Job a: Reproduce every line of the collected data word for word.

Supplied passage:
Data Types are taught erroneously.


On irc #python-fr, we see numerous students struggling against their assignments. Mostly, they have not learnt the difference between an abstraction and an implementation. So I made a sample of Conway's game of life on github to illustrate what is wrong.

https://github.com/jul/game_of_life


http://en.wikipedia.org/wiki/File:Gospers_glider_gun.gif

 

 

Back to my first lesson in ... VLSI design. 



I did not graduate in CS but in micro electronics. I think our first lesson should be taught to CS students, because it highly impacts the way you code.

In electronic we think at wire level, with transistors. But, a circuit might have millions of transistors. Since, this complexity is not manageable either if you ignore how transistors works, or if you get lost in the wire schematics our first lesson is how not to blow our mind by mixing Bottom/Up approach and Top/Down.

Top Down or the blackbox approach


Top Down is about writing high level code, the more abstract possible, and about wiring sub blackboxes in bigger blackboxes. What is important in blackboxes is not how smart you are at what and how you implement inside the box, but how smart your at wiring your components, so that you can change your approach in case something goes wrong. When programming it is mostly the API level.

Top/Down is about designing smart interfaces

Bottom Up approach or knowing your limitations



Bottom Up is about focusing on the limitations of your circuitry (asynchronous ...) and its strengths. In a language such as python, basic Data Types, and the functional domain (recursion limited @1000 frames) ... This constrains your  development.

Bottom/Up approach is about building the inside of the blackbox knowing your limitations

The problem with students



Many students confuses the abstraction with the implementation, and game of life code is like a painful struggle to figure out what belongs to the game of life, and what belongs to the implementation.

See here a classical code

It is unreadable: you suffer with the coder.

If you want to change the rules you need to change the data type used. And you cannot change your implementation easily. Everything is mixed up.

Do you really think this is a good way of coding?

Top Down : Game Of Life main code is about stating explicitly the rules of the games.



from util.matrix import matrix

X = 16
Y = 14
DEAD = 0
ALIVE = 1

grid = matrix(X, Y, [DEAD]* X*Y)
oscillator = [(0,0),(0,1),(0,2)]
still = [(0,0),(0,1),(1,0),(1,1)]
glider = [(0,2),(1,2),(2,2),(2,1),(0,0)]

def at(grid,x,y, pattern):
    for dx,dy in pattern:
        grid.set(x+dx,y+dy,ALIVE)

at(grid, 1,8, glider)
at(grid, 2,3, oscillator)
at(grid, 6,5, still)

while True:
    time+=1
    print grid
    sleep(1)

Job b: From the post on how data types are taught, quote the part that opens with the words containing "If you want" and closes with "of the games.".

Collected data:

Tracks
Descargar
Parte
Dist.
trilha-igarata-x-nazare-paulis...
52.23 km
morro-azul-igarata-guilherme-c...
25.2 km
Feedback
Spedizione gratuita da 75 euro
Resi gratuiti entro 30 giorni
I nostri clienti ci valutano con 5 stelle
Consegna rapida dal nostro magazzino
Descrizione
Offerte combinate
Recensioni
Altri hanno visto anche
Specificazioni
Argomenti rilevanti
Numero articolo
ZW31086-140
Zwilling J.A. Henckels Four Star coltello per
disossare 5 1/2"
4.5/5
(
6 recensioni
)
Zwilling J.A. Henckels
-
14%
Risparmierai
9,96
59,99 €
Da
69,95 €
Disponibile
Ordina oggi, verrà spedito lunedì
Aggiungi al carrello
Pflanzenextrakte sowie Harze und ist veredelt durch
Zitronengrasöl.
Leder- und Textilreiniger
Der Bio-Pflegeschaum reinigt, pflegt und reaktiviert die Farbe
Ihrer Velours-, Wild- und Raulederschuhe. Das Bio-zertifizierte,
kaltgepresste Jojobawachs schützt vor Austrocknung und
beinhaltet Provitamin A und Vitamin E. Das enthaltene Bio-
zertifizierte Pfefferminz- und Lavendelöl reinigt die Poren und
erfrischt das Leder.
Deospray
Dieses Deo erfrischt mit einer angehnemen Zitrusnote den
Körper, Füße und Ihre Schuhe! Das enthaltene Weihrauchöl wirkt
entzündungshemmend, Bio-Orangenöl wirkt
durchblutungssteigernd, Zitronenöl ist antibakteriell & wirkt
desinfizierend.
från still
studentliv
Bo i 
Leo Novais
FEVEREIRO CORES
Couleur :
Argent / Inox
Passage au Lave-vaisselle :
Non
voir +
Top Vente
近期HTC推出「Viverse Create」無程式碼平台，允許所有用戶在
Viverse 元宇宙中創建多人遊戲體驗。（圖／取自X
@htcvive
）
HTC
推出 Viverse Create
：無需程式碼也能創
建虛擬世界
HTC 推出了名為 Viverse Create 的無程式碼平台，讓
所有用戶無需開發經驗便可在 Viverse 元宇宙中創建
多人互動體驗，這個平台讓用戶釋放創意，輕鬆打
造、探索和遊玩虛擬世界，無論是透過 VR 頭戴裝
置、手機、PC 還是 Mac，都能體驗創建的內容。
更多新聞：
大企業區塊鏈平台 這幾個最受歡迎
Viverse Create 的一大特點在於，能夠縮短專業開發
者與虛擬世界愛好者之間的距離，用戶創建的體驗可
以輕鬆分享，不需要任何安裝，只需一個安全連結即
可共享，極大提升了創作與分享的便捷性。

Answer section a:
Tracks
Descargar
Parte
Dist.
trilha-igarata-x-nazare-paulis...
52.23 km
morro-azul-igarata-guilherme-c...
25.2 km
Feedback
Spedizione gratuita da 75 euro
Resi gratuiti entro 30 giorni
I nostri clienti ci valutano con 5 stelle
Consegna rapida dal nostro magazzino
Descrizione
Offerte combinate
Recensioni
Altri hanno visto anche
Specificazioni
Argomenti rilevanti
Numero articolo
ZW31086-140
Zwilling J.A. Henckels Four Star coltello per
disossare 5 1/2"
4.5/5
(
6 recensioni
)
Zwilling J.A. Henckels
-
14%
Risparmierai
9,96
59,99 €
Da
69,95 €
Disponibile
Ordina oggi, verrà spedito lunedì
Aggiungi al carrello
Pflanzenextrakte sowie Harze und ist veredelt durch
Zitronengrasöl.
Leder- und Textilreiniger
Der Bio-Pflegeschaum reinigt, pflegt und reaktiviert die Farbe
Ihrer Velours-, Wild- und Raulederschuhe. Das Bio-zertifizierte,
kaltgepresste Jojobawachs schützt vor Austrocknung und
beinhaltet Provitamin A und Vitamin E. Das enthaltene Bio-
zertifizierte Pfefferminz- und Lavendelöl reinigt die Poren und
erfrischt das Leder.
Deospray
Dieses Deo erfrischt mit einer angehnemen Zitrusnote den
Körper, Füße und Ihre Schuhe! Das enthaltene Weihrauchöl wirkt
entzündungshemmend, Bio-Orangenöl wirkt
durchblutungssteigernd, Zitronenöl ist antibakteriell & wirkt
desinfizierend.
från still
studentliv
Bo i 
Leo Novais
FEVEREIRO CORES
Couleur :
Argent / Inox
Passage au Lave-vaisselle :
Non
voir +
Top Vente
近期HTC推出「Viverse Create」無程式碼平台，允許所有用戶在
Viverse 元宇宙中創建多人遊戲體驗。（圖／取自X
@htcvive
）
HTC
推出 Viverse Create
：無需程式碼也能創
建虛擬世界
HTC 推出了名為 Viverse Create 的無程式碼平台，讓
所有用戶無需開發經驗便可在 Viverse 元宇宙中創建
多人互動體驗，這個平台讓用戶釋放創意，輕鬆打
造、探索和遊玩虛擬世界，無論是透過 VR 頭戴裝
置、手機、PC 還是 Mac，都能體驗創建的內容。
更多新聞：
大企業區塊鏈平台 這幾個最受歡迎
Viverse Create 的一大特點在於，能夠縮短專業開發
者與虛擬世界愛好者之間的距離，用戶創建的體驗可
以輕鬆分享，不需要任何安裝，只需一個安全連結即
可共享，極大提升了創作與分享的便捷性。

Answer section b:
If you want to change the rules you need to change the data type used. And you cannot change your implementation easily. Everything is mixed up.

Do you really think this is a good way of coding?

Top Down : Game Of Life main code is about stating explicitly the rules of the games.